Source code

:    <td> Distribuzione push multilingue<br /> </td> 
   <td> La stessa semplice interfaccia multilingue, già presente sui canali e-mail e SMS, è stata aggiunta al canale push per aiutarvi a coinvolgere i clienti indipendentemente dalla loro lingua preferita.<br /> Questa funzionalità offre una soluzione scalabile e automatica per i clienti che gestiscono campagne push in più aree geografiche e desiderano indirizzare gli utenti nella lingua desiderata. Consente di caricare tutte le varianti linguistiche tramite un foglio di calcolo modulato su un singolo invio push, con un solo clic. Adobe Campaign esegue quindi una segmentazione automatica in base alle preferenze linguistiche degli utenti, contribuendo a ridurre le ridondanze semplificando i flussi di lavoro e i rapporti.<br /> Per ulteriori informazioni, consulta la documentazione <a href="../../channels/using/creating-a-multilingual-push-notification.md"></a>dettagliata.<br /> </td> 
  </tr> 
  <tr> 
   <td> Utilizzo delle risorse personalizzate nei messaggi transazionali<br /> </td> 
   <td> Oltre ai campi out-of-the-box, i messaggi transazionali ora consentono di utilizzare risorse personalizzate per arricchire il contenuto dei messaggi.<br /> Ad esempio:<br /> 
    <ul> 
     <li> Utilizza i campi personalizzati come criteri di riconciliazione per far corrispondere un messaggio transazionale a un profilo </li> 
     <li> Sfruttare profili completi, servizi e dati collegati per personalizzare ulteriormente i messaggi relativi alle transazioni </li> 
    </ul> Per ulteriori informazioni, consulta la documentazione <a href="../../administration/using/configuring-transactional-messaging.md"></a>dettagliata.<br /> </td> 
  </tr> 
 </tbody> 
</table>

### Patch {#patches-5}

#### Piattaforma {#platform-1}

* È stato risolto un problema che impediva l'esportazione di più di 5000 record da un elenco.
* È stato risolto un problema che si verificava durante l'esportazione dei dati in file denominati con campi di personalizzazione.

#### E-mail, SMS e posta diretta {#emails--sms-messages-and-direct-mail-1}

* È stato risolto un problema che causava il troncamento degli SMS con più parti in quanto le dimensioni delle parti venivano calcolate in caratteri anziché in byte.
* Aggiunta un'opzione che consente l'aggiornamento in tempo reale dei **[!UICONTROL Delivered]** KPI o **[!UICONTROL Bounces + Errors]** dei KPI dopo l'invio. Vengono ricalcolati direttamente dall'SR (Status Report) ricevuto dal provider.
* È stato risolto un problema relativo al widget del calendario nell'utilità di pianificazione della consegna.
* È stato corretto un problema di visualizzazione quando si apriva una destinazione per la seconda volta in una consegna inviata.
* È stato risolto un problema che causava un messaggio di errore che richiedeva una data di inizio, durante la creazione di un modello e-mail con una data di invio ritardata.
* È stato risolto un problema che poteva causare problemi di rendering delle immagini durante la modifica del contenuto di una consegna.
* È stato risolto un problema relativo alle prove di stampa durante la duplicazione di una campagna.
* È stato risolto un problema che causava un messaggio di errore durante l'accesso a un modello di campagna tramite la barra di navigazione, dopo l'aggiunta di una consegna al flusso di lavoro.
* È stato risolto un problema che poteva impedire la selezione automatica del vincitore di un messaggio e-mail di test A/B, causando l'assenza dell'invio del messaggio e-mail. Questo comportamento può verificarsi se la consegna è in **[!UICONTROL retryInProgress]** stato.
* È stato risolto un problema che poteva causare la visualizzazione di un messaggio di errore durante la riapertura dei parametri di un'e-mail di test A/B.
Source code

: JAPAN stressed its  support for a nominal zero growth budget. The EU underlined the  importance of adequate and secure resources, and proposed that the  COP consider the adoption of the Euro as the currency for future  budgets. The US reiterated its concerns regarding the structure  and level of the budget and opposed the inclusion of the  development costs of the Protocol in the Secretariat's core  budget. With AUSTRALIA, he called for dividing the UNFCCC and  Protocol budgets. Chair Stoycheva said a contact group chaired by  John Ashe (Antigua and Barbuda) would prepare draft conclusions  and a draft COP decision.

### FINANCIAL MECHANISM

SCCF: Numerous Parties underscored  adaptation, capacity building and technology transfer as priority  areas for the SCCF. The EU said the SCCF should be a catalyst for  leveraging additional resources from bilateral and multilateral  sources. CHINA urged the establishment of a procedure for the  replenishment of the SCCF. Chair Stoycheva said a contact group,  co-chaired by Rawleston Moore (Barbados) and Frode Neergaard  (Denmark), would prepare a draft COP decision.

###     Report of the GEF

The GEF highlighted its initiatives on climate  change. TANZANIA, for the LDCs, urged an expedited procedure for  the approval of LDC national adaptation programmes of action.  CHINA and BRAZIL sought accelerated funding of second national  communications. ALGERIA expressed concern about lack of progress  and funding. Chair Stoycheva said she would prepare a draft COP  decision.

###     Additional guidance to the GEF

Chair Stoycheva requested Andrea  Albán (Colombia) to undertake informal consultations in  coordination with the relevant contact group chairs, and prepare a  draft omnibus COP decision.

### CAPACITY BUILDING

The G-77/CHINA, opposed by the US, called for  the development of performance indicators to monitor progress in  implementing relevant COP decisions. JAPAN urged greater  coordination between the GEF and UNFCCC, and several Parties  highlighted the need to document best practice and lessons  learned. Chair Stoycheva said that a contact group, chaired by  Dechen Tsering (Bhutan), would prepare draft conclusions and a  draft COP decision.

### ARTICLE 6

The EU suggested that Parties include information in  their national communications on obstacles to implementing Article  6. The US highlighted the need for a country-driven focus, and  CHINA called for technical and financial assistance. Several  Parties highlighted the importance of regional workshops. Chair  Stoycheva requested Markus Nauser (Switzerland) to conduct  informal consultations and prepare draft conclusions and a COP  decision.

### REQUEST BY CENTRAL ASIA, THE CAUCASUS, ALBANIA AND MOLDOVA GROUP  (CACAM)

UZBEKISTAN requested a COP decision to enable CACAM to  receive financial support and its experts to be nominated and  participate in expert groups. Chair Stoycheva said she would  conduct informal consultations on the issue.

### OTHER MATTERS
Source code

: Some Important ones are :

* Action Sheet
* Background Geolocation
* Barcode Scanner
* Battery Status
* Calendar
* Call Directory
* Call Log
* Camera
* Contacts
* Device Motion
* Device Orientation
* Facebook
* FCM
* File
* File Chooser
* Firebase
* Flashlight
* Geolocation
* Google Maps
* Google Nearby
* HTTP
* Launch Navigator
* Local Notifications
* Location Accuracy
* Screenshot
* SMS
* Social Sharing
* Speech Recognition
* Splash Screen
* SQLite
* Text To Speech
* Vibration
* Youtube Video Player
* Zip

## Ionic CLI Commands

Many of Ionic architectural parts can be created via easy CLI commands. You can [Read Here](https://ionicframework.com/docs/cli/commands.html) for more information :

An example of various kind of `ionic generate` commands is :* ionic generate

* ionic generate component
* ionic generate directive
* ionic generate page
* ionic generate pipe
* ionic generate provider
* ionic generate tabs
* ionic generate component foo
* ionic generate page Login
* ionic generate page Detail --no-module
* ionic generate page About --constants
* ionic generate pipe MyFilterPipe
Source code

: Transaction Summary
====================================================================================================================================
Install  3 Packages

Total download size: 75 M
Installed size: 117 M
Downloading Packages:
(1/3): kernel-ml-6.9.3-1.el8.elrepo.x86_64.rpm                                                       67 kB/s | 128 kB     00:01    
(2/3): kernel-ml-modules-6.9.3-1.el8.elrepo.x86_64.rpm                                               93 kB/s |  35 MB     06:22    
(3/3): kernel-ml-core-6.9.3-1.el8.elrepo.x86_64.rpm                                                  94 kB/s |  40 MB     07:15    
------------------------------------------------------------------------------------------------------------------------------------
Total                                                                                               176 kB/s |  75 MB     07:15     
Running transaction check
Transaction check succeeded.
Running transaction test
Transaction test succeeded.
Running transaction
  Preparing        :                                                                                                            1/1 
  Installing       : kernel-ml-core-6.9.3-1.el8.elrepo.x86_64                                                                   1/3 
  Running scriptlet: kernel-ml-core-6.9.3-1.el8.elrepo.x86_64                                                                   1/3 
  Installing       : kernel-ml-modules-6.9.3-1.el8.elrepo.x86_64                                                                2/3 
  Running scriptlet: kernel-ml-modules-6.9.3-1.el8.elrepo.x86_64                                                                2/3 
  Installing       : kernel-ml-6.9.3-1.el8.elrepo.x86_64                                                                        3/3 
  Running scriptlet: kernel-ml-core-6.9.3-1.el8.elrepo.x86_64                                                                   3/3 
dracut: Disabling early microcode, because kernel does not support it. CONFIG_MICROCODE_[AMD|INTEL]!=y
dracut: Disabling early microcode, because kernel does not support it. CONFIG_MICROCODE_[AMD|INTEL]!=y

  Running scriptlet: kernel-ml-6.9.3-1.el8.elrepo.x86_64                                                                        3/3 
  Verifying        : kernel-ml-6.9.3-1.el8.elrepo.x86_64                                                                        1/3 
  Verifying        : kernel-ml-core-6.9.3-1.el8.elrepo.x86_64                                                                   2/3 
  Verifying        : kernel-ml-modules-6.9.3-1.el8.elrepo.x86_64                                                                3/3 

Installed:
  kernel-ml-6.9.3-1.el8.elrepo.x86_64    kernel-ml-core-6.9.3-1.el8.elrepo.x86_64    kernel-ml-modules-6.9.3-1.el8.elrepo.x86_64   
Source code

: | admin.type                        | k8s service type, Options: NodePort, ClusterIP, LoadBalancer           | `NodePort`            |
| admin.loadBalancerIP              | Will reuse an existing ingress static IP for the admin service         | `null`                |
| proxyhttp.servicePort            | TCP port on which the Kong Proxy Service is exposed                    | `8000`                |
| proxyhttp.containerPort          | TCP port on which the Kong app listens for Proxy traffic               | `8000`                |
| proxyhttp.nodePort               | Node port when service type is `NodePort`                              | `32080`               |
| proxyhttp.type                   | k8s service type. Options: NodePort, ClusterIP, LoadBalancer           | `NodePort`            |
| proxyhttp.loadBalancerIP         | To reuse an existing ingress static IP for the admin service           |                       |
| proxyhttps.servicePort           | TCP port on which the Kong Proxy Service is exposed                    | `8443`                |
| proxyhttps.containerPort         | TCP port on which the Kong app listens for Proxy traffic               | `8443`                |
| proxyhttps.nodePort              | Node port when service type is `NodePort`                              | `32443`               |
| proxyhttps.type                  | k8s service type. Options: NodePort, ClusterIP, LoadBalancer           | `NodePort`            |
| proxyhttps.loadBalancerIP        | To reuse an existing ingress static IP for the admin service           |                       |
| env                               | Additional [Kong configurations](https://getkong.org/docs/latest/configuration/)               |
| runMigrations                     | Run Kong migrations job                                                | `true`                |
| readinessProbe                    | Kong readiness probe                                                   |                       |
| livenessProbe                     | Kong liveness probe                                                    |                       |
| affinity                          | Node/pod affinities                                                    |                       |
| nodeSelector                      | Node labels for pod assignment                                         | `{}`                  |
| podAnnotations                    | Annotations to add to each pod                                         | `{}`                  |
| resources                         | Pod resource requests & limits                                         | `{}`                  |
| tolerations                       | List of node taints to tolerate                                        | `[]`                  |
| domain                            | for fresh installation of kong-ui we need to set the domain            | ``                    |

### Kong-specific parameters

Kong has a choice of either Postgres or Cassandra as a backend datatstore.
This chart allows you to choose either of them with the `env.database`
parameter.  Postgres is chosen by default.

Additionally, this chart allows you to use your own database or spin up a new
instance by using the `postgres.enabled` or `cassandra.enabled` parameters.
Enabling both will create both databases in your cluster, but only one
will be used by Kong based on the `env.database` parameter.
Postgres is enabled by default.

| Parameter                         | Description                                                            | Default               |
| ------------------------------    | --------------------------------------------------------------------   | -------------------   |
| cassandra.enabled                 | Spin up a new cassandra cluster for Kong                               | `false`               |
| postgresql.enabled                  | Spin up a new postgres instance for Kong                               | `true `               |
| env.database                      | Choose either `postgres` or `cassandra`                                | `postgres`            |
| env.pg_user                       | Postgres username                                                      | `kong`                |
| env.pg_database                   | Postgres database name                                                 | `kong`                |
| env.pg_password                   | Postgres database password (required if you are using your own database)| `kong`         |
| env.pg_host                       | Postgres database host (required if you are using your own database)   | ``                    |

◇ ◇ ◇

Problem to solve:
Bring together each line above where the string "campi" turns up.

Your solution:
   <td> Oltre ai campi out-of-the-box, i messaggi transazionali ora consentono di utilizzare risorse personalizzate per arricchire il contenuto dei messaggi.<br /> Ad esempio:<br /> 
     <li> Utilizza i campi personalizzati come criteri di riconciliazione per far corrispondere un messaggio transazionale a un profilo </li> 
* È stato risolto un problema che si verificava durante l'esportazione dei dati in file denominati con campi di personalizzazione.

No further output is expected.